Definitely not with one of the league's strongest finishers up next.
“I'm not going to sit here and tell you that it's not in our mind,” Palmer said. “The ACC championship is just around the corner. Anybody that's around here understands that. … There's no point in looking to next week — if we don't win this week, it puts us in a real bad spot. We do understand what's at stake right now. We understand what's around the corner. But at the same time, we've just got to worry about this week.”
The ACC's title-game matchup could inch closer to being set with a pair of contests being played simultaneously Saturday some 25 miles apart in the Triangle region of central North Carolina.
While Georgia Tech can wrap up the Coastal Division by beating Duke up the road in Durham, Palmer and the 24th-ranked Tigers are more concerned with taking another step toward clinching the Atlantic against N.C. State.

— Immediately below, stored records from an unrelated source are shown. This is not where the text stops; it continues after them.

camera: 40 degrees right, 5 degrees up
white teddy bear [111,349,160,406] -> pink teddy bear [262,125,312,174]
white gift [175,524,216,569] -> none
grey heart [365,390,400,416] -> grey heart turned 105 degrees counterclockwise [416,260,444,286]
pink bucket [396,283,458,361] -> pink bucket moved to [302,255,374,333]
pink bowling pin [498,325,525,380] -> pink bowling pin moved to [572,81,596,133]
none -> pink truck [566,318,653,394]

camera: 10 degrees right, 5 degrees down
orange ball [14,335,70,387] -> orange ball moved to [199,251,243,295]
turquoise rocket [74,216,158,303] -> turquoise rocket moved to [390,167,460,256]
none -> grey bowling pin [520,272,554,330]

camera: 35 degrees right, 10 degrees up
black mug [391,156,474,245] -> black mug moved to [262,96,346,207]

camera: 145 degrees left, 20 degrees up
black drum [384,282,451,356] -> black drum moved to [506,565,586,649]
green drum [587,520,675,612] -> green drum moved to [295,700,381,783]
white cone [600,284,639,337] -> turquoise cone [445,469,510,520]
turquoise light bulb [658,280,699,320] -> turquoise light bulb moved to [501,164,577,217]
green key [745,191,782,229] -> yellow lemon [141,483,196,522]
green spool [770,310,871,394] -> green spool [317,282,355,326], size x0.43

Clemson (6-3, 4-2 ACC) can sew up the division with a win against the Wolfpack and a Boston College loss to Virginia.
“You're going to think about it — that's regardless of whether the coach tells you or not,” Tigers defensive back Rashard Hall said. “You're going to think about it. But if you're smart enough to know how to get there, you're going to focus on the next game, the next play.”
That might be more challenging than it perhaps appeared a few weeks ago.

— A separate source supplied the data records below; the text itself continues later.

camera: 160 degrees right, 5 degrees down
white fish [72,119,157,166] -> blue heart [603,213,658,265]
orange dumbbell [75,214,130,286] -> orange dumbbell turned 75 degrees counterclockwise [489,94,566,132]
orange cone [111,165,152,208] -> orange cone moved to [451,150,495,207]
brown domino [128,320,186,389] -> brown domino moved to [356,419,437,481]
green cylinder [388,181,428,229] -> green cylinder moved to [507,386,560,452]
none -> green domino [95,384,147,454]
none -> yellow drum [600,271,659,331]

N.C. State (4-5, 1-4) is coming off a 38-31 victory against Maryland — one of two conference teams to beat the Tigers — and is 7-2 in November games under third-year coach Tom O'Brien. Last year, the Wolfpack reeled off four straight wins in that month to claim their first bowl berth since 2005, and they hope last week's win was evidence that another turnaround is forthcoming.
Before the win over the Terrapins, the Wolfpack dropped four straight while losing a total 12 players to season-ending injuries.
The seniors “know it's their last year,” O'Brien said. “I think one of them said to my wife the other day, ‘It certainly hasn't turned out the way we wanted it.' It is all that we have. This is it, and we'll make the best of the bad hand that we've been dealt and we are going to go on.”
N.C. State hopes its defense has solidified enough to slow down one of the country's most explosive players.
C.J. Spiller kept himself in the Heisman discussion with a pair of performances with more than 300 all-purpose yards, including last week's school-record 312-yard outing against Florida State. Through the years he has tortured the Wolfpack, racking up 479 all-purpose yards, including 339 on the ground with three touchdowns, while going 3-0 against N.C. State.
Perhaps lost in the buzz about Spiller is a Clemson defense that is the ACC's second-toughest to score upon, allowing an average of 17.3 points.
It will try to slow an N.C. State offense that under all-ACC quarterback Russell Wilson might be finding its rhythm, generating at least five touchdowns in two straight games.
“I think everybody's just believing in one another,” N.C. State offensive lineman Jeraill McCuller said. “Guys are flying around (at practice). It just speaks volumes about the character of this team, because we've been through so much. Guys are still in it, like we're undefeated. That's positive in itself, and it shows on (recent) Saturdays.”